Monday, February 19, 2018

My First Military Haircut, February 1, 1972

The night before my Basic Training haircut.

When I arrived at Lackland Air Force Base on February 1, 1972, among the first order of business was the haircut.  For me and many other recruits, this was a matter of no small delight for the three barbers shearing our shoulder-length locks down to military crew cuts.  We paid for the haircut, twenty-five cents if I remember correctly. When it was my turn, the thin, grinning guy with several teeth missing said, “Lookie here fellas, another pretty one.” 
My wavy, shoulder-length hair fell to the floor joining a pile that could have been a couch cushion.  As my hair hit the floor, the third barber took a break and started sweeping the curls and waves into a waste bin in the corner. 

Merle Haggard’s “Okie from Muskogee” was released more than two years before in September of 1969.  The barber was humming while my hair floated to the floor.  I had not heard “Okie from Muskogee” at that point in my life.  I would hear the song in Denver after basic training when country music would become part of the background sound of my barracks life. 

Whether the humming hair harvester was serenading me with Haggard’s Hippie-Hating Hymn of some other country call to arms, he enjoyed sending my transient tresses to the floor. 
With shoulder-length hair and head-to-toe discomfort, the barber knew I was a Yankee.  Because I was at Air Force basic training in February he could assume I was a Liberal, but not rich enough to buy my way out of the draft and took the safer route of the service in which about one percent were in the line of fire and 99 percent were on big bases protected by the Army.  

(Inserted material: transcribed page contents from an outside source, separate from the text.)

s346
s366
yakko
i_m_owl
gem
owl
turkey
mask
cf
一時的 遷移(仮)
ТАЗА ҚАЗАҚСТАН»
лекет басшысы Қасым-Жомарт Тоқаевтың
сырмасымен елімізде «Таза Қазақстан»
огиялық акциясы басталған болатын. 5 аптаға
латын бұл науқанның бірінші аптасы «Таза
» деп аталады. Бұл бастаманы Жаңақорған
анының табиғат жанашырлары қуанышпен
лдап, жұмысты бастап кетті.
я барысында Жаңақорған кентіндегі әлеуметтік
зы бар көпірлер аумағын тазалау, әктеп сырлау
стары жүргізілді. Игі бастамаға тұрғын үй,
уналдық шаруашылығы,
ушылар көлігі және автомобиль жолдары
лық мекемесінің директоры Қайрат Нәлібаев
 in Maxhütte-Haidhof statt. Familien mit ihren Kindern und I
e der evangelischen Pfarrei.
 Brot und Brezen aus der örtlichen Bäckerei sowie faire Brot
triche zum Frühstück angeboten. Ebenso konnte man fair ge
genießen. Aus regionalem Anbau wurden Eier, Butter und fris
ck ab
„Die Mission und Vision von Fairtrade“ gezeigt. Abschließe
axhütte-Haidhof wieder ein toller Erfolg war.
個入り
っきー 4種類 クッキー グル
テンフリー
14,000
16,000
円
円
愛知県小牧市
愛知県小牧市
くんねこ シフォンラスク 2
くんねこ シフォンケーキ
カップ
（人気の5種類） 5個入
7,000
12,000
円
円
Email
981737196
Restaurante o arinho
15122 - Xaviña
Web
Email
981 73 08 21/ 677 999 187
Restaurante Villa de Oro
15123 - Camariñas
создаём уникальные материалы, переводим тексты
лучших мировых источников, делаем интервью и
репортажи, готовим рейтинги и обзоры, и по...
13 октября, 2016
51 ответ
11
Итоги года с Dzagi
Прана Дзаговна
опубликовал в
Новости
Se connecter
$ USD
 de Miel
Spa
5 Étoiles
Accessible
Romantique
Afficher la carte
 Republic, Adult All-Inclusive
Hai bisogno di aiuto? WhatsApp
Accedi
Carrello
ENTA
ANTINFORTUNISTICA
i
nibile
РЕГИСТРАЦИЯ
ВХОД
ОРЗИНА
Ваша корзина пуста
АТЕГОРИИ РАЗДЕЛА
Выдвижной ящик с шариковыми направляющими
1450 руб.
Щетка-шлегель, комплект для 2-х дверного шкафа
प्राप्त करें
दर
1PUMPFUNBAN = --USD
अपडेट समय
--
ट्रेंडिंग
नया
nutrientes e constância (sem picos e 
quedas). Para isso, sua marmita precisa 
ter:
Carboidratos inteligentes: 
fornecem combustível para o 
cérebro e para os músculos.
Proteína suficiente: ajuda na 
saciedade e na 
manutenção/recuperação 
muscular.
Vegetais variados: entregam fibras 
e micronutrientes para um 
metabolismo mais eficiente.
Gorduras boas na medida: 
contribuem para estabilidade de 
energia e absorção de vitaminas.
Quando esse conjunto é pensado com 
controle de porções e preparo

He would not have guessed that the skinny recruit he was shearing was the son of two enthusiastic Goldwater Republicans, my uncle was on his third tour flying F4s over Viet Nam and that I had, in fact, enlisted before my draft number was published.  Two months later, my sister would send me that draft number, 269, written on a small poster she sent in a large, brown envelope, much to the amusement of my fellow basic trainees.